I don't get a lot of road spray on the back.


----------



## wrathfuldeity (Oct 5, 2007)

pennera said:


> I don't get a lot of road spray on the back.


you must got hella mud flaps


----------



## Kenai (Dec 15, 2013)

pennera said:


> Check out this new company from Denver. I use mine every time but I want to see what everyone else thinks... and yes, IT WORKS!
> 
> 
> 
> The company is called The Snowboard Sock, if you google Snowboard Snock it should come up.




You came on here just to pitch a [shitty] product and not be part of the community. Get fucked. 
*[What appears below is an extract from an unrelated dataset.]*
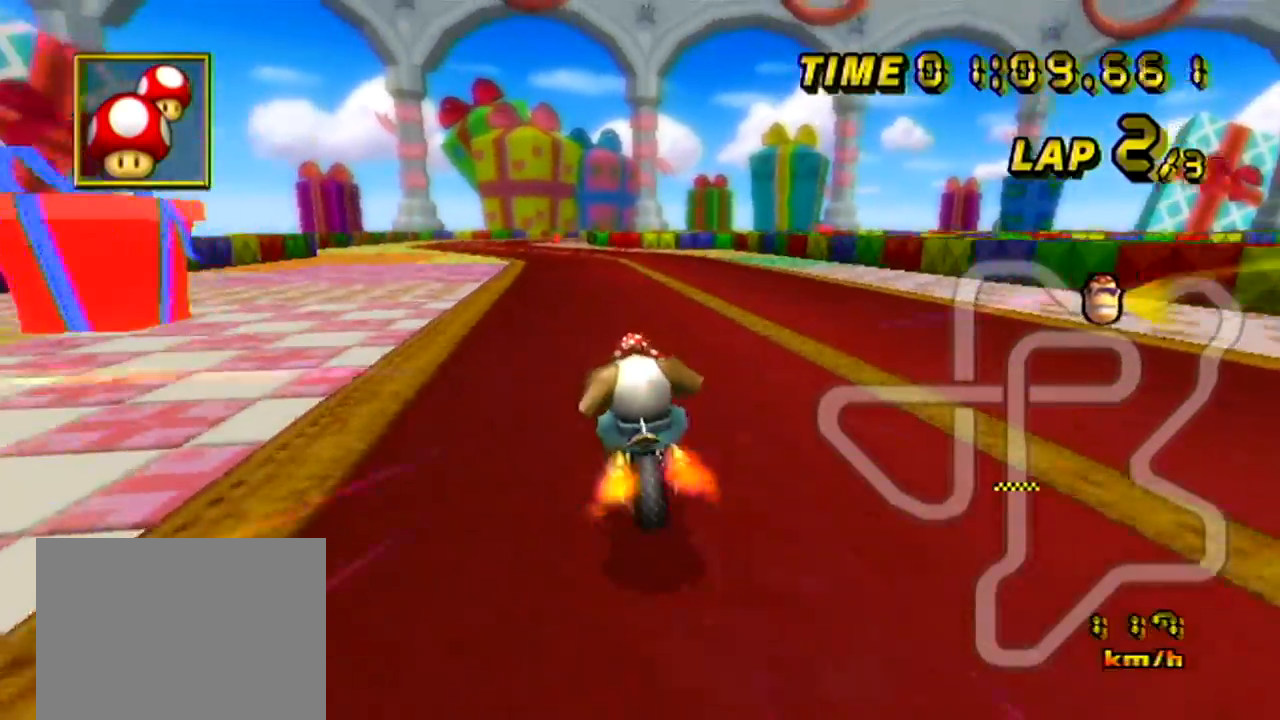
{"buttons": ["A"], "left_stick": "center", "events": []}
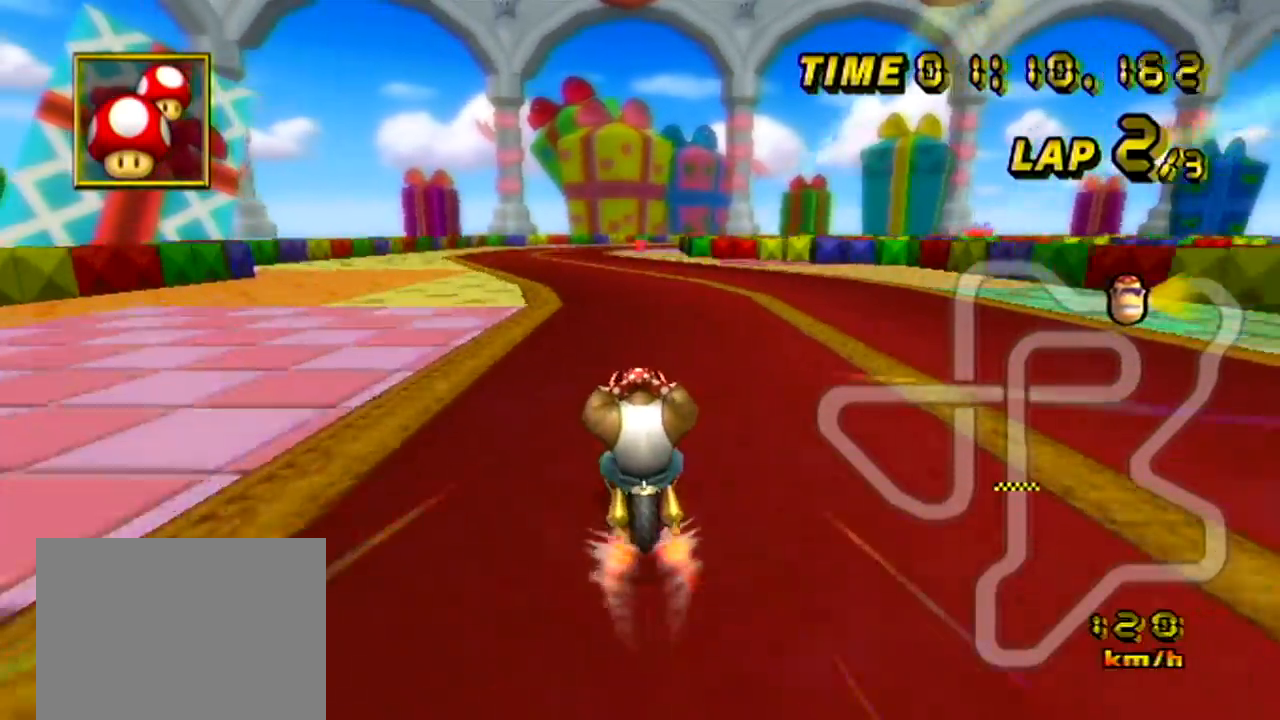
{"buttons": ["A"], "left_stick": "center", "events": []}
Sent from my iPhone using Tapatalk


----------



## basser (Sep 18, 2015)

yeah it's a no from me


----------



## 16gkid (Dec 5, 2012)

I hate you so much


----------



## freshy (Nov 18, 2009)

Did the OP grow up selling pot? Cause an eighth of board bag seems like a half baked idea.


----------



## Rip154 (Sep 23, 2017)

lol/10char


----------



## SlvrDragon50 (Mar 25, 2017)

I'd rather get a full sleeve.


----------



## drblast (Feb 28, 2017)

When I was in the Navy we called these the "duty sock."

It was never a good idea.


----------



## Manicmouse (Apr 7, 2014)

I like my current snowboarding socks just fine thanks.


----------



## Snow Hound (Jul 21, 2012)

Haha didn't even bother to read a few posts before spamming with your useless rubbish?

What an idiot.

Someone posted a link to Jimmy Protection recently which looks way better and still pretty much pointless:

http://www.jimmyprotection.co.uk


----------



## MrDavey2Shoes (Mar 5, 2018)

what does it even do?
...wait dont answer that... I dont care


----------



## wrathfuldeity (Oct 5, 2007)

MrDavey2Shoes said:


> what does it even do?
> ...wait dont answer that... I dont care


It keeps yer nose clean...apparently yer tail doesn't get dirty.


----------



## chomps1211 (Mar 30, 2011)

wrathfuldeity said:


> It keeps yer nose clean...apparently yer tail doesn't get dirty.


:blink:

...so you mean to tell me I've been wiping the wrong end??

:blink:


----------



## MrDavey2Shoes (Mar 5, 2018)

wrathfuldeity said:


> It keeps yer nose clean...apparently yer tail doesn't get dirty.


not for me! I prefer a little snow on my nose, especially around 2 am..


----------